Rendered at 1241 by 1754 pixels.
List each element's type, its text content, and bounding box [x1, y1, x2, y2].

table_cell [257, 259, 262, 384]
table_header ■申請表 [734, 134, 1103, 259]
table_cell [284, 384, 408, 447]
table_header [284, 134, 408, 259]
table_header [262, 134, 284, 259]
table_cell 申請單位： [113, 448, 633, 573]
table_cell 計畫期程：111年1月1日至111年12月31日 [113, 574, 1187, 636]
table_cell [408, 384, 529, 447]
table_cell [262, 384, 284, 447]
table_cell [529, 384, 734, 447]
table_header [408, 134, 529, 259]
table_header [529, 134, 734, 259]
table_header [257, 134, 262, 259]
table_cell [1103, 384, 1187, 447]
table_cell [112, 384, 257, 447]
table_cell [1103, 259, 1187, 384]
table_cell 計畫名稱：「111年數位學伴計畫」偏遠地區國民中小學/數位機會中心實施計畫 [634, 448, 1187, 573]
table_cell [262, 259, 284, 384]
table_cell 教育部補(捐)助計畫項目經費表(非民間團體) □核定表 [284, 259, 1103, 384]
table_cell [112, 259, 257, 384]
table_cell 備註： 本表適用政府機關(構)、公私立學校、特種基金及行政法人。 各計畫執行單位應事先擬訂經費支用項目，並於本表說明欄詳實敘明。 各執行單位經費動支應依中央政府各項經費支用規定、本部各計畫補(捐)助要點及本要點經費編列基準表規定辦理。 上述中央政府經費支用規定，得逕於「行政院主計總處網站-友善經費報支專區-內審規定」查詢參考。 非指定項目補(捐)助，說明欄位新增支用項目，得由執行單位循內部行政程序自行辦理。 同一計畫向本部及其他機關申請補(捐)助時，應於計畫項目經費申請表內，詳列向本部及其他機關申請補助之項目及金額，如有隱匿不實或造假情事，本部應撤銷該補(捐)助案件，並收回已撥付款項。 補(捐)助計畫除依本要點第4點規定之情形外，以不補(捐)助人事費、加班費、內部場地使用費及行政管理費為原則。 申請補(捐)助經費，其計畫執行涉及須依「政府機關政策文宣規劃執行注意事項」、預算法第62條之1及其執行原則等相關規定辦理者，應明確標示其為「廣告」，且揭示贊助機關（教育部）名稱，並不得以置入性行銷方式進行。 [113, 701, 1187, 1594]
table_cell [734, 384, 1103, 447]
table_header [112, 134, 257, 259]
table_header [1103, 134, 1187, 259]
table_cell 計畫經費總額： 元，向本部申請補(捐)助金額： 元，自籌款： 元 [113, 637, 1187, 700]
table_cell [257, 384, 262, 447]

· · · · ·

> Your task
Can you retype all of the lines above exactly, character for character?

> Response
Rendered at 1241 by 1754 pixels.
List each element's type, its text content, and bounding box [x1, y1, x2, y2].

table_cell [257, 259, 262, 384]
table_header ■申請表 [734, 134, 1103, 259]
table_cell [284, 384, 408, 447]
table_header [284, 134, 408, 259]
table_header [262, 134, 284, 259]
table_cell 申請單位： [113, 448, 633, 573]
table_cell 計畫期程：111年1月1日至111年12月31日 [113, 574, 1187, 636]
table_cell [408, 384, 529, 447]
table_cell [262, 384, 284, 447]
table_cell [529, 384, 734, 447]
table_header [408, 134, 529, 259]
table_header [529, 134, 734, 259]
table_header [257, 134, 262, 259]
table_cell [1103, 384, 1187, 447]
table_cell [112, 384, 257, 447]
table_cell [1103, 259, 1187, 384]
table_cell 計畫名稱：「111年數位學伴計畫」偏遠地區國民中小學/數位機會中心實施計畫 [634, 448, 1187, 573]
table_cell [262, 259, 284, 384]
table_cell 教育部補(捐)助計畫項目經費表(非民間團體) □核定表 [284, 259, 1103, 384]
table_cell [112, 259, 257, 384]
table_cell 備註： 本表適用政府機關(構)、公私立學校、特種基金及行政法人。 各計畫執行單位應事先擬訂經費支用項目，並於本表說明欄詳實敘明。 各執行單位經費動支應依中央政府各項經費支用規定、本部各計畫補(捐)助要點及本要點經費編列基準表規定辦理。 上述中央政府經費支用規定，得逕於「行政院主計總處網站-友善經費報支專區-內審規定」查詢參考。 非指定項目補(捐)助，說明欄位新增支用項目，得由執行單位循內部行政程序自行辦理。 同一計畫向本部及其他機關申請補(捐)助時，應於計畫項目經費申請表內，詳列向本部及其他機關申請補助之項目及金額，如有隱匿不實或造假情事，本部應撤銷該補(捐)助案件，並收回已撥付款項。 補(捐)助計畫除依本要點第4點規定之情形外，以不補(捐)助人事費、加班費、內部場地使用費及行政管理費為原則。 申請補(捐)助經費，其計畫執行涉及須依「政府機關政策文宣規劃執行注意事項」、預算法第62條之1及其執行原則等相關規定辦理者，應明確標示其為「廣告」，且揭示贊助機關（教育部）名稱，並不得以置入性行銷方式進行。 [113, 701, 1187, 1594]
table_cell [734, 384, 1103, 447]
table_header [112, 134, 257, 259]
table_header [1103, 134, 1187, 259]
table_cell 計畫經費總額： 元，向本部申請補(捐)助金額： 元，自籌款： 元 [113, 637, 1187, 700]
table_cell [257, 384, 262, 447]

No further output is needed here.